Nikki’s hands were trembling slightly. Her black-painted fingernails jerked like a nest of beetles disturbed from under a stone.

‘I was on my way home that night,’ she said. ‘I’d been at a spinning class. I can burn about seven hundred calories in a forty-five minute session.’

‘Spinning?’

That puzzled Fry. She had an image of an old woman in a shawl bent over a wooden spinning wheel turning out yarn, and it didn’t seem to fit.

‘Indoor cycling,’ explained Callaghan. ‘You do time trials and sprints and flats to motivational music.’

‘Really?’

‘I go to a gym in Mansfield,’ said Nikki. ‘I usually get there by train, because it’s only a five-minute walk from the station at the other end.’

‘Shirebrook has a railway station?’ asked Fry. ‘I haven’t seen it.’

‘Yes, it’s on the Robin Hood Line. Trains pass through here on the way from Nottingham to Worksop. But there’s no service to Shirebrook on a Sunday so my friend gave me a lift to the gym and we went to Pizza Hut for something to eat afterwards. Later, she dropped me off in the car park on King Edward Street, near the butcher’s. From there, I walked into the marketplace.’

‘Did you see anyone on the way?’

‘Not really. I have a friend who works at Deep Pan Kid, and I waved through the window as I passed. I’m not sure she saw me, though. Then I cut through the alley to get home. I live just off Thickley Close, you see.’

‘And what happened, Nikki?’

‘Well, it was very quiet. It does get really dead in Shirebrook at that time, since they enforced the order, you know, with all those posters—’

‘The Public Space Protection Order.’

‘That’s it. Well, there was no one around, and most of the shops were shut. I suppose I ought to have been more careful...’

She shot a sideways glance at Jamie Callaghan, a look full of doubt and a hint of fear. It was enough to cause Callaghan to shift uncomfortably and change his position against the wall.

‘No, it wasn’t your fault,’ said Fry. ‘You should be able to walk home safely on your own, Nikki.’

‘I know, you’re right. Everyone says that. But still—’

‘Just take your time, and tell us what happened next.’

‘I turned into the alley. It was quite dark there, but I could see the street lights at the other end. Then I heard the sound of an engine.’

‘An engine?’

‘Not a car. There were a few of those around the marketplace, but this was different. It was a motorbike, and it was close. It must have been at the end of the alley. I had this feeling that something was wrong, that I could be at risk, that I ought to turn round and run. But I kept on walking, just putting one foot in front of the other like an idiot. That was my mistake. One man jumped out from a corner and grabbed my bag. Another one came into the alley.
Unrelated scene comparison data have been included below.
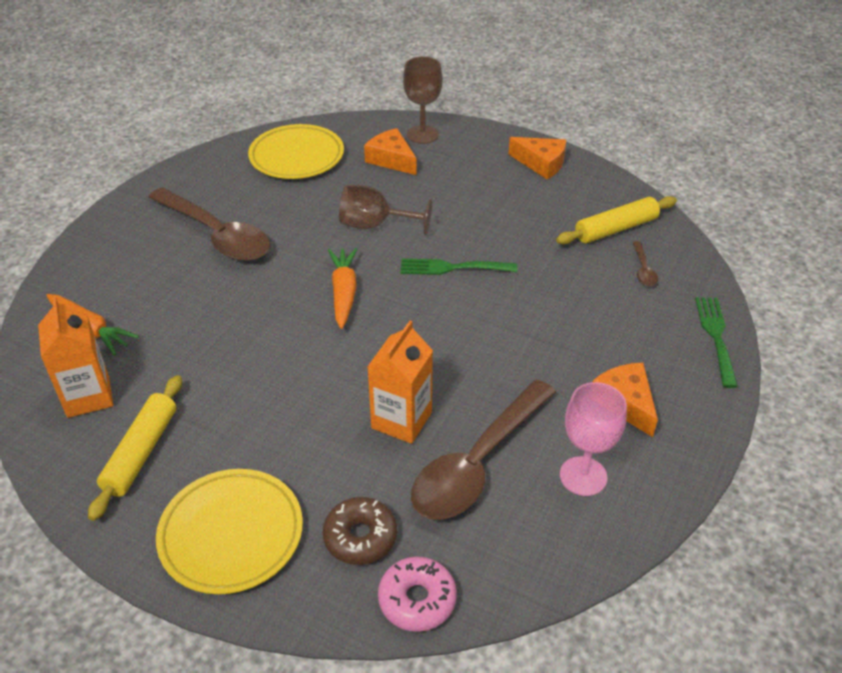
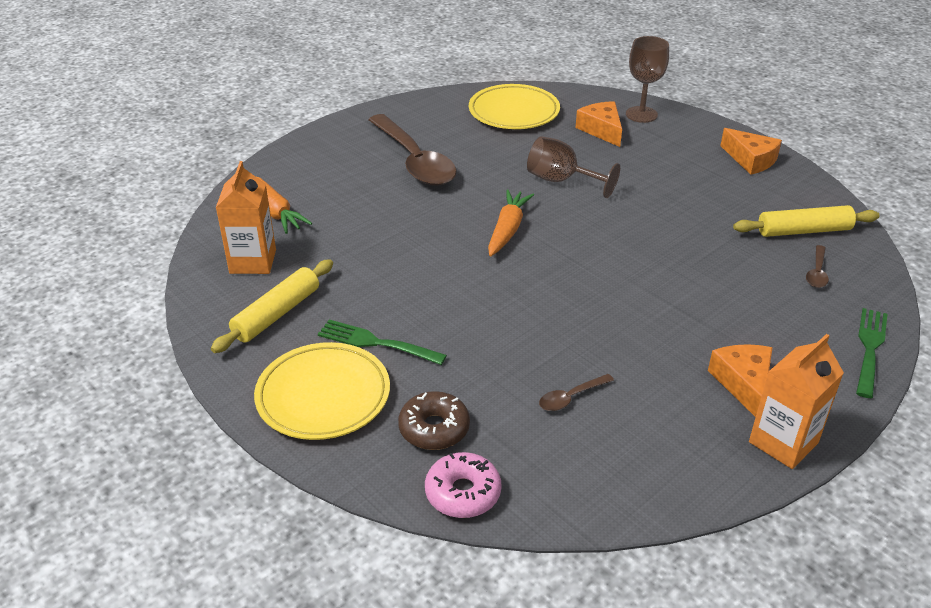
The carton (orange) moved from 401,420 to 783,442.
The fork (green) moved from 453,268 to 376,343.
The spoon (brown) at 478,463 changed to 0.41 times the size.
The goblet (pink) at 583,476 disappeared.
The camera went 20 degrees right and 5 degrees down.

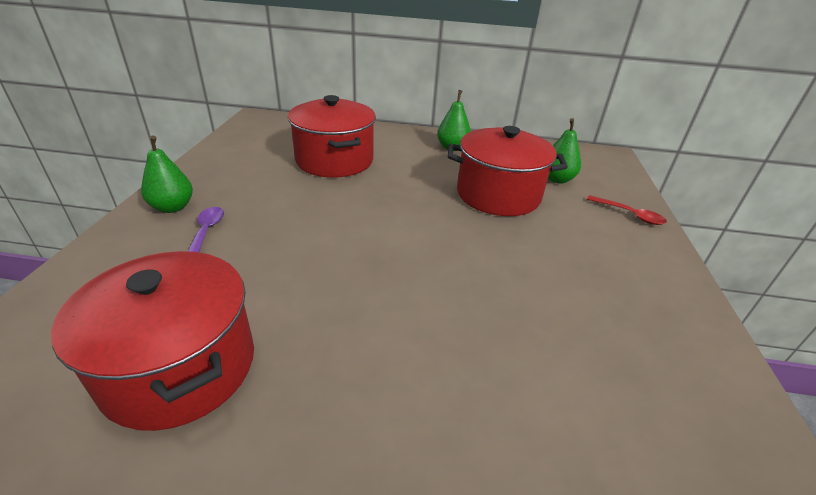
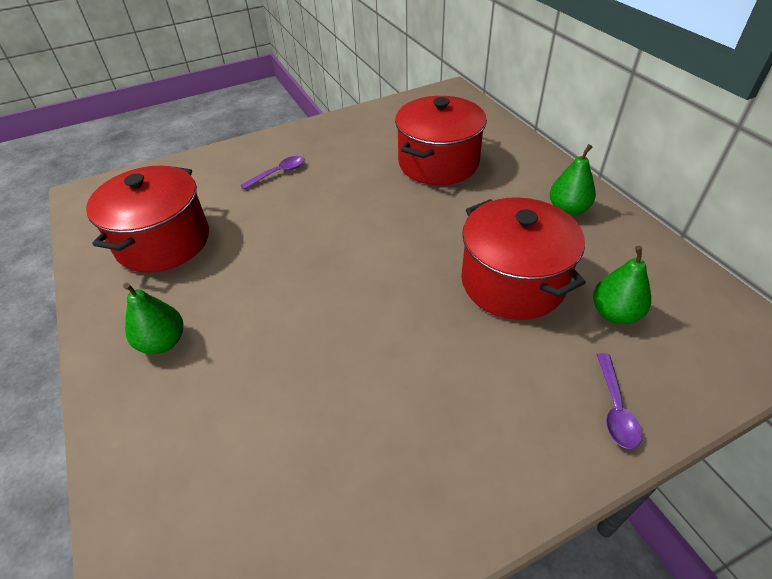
The pear (green) moved from 172,207 to 163,342.
The spoon (red) at 629,214 became the spoon (purple) at 615,408.
The camera went 60 degrees right and 10 degrees up.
They were both wearing motorbike helmets and leathers.’

‘Did you call out, Nikki?’

‘Not at first. I don’t know why. Maybe it was shock or something. You don’t know how to react in that situation. You hear about it happening to other people, but when it happens to you, it’s different. I was thinking that they were just messing about, that it might be my brother and one of his mates having a joke on me. I couldn’t believe it was really true that I was being mugged.’

‘I know it’s difficult, Nikki, but did you notice anything else about these two men?’

She shook her head. ‘I couldn’t see their faces. Like I said, they wore helmets with those dark visors. One of the helmets was red, I remember. I think the other might have been black. But it was dark, you know...’

‘Yes, of course. Did they speak to you?’

‘No, just tried to pull my bag away from my arm. I hung on to it like grim death. That was probably stupid, wasn’t it? There wasn’t much of any value in it. They say you should just let go, so that they don’t hurt you.’